# Is This The Way My Day Is Going To Be?



## big rockpile (Feb 24, 2003)

Slep in this morning because of so much pain yesterday and Pain Meds.

I get up and as normal look out in my Back Field.OH NO! There is a nice buck and 6 Does playing in my neighbors field.

I get my clothes on,shut Back door so the Dogs can't get out,slip out Front to my Pickup,get my Rifle.

Slip around the House,looking towards the field,get close still looking towards the field,nothing Then my wife hollers you missed them they went right by you in the grass.There is a trail going across the back of my place in tall Grass,can't be more than 70 yards from where I was.

Get back to the House my wife said she could see them clear and I was concentrating on the field,they just went right in front of me she was banging on the window.

Oh well!

big rockpile


----------



## coup (Feb 28, 2007)

you should have got on the roof.......


----------



## gunseller (Feb 20, 2010)

With the week I have had I can relate.
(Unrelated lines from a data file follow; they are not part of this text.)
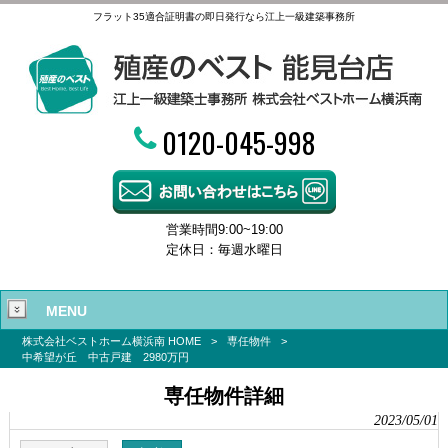
フラット35適合証明書の即日発行なら江上一級建築事務所
0120-045-998
営業時間9:00~19:00
定休日：毎週水曜日
MENU
株式会社ベストホーム横浜南 HOME
>
専任物件
>
中希望が丘 中古戸建 2980万円
専任物件詳細
2023/05/01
Oh well I guess that is why they call it deer hunting not deer shooting. Get one next time.
Steve


----------



## Nimrod (Jun 8, 2010)

Some friends took me snow goose hunting years ago. We set the decoys up in a field and spread out along a barbed wire fence with some grass growing around it. After several hours with no action, I walked up a hill and hid in the brush. As I was sitting up there 3 deer belly crawled down the fence line right past the other hunters. If one of them had got up he could have smacked a deer with the shotgun barrell. They didn't believe me until I showed them the tracks in the mud. Deer are wiley critters.


----------



## Oldcountryboy (Feb 23, 2008)

Now that sounds like my kind of luck!


----------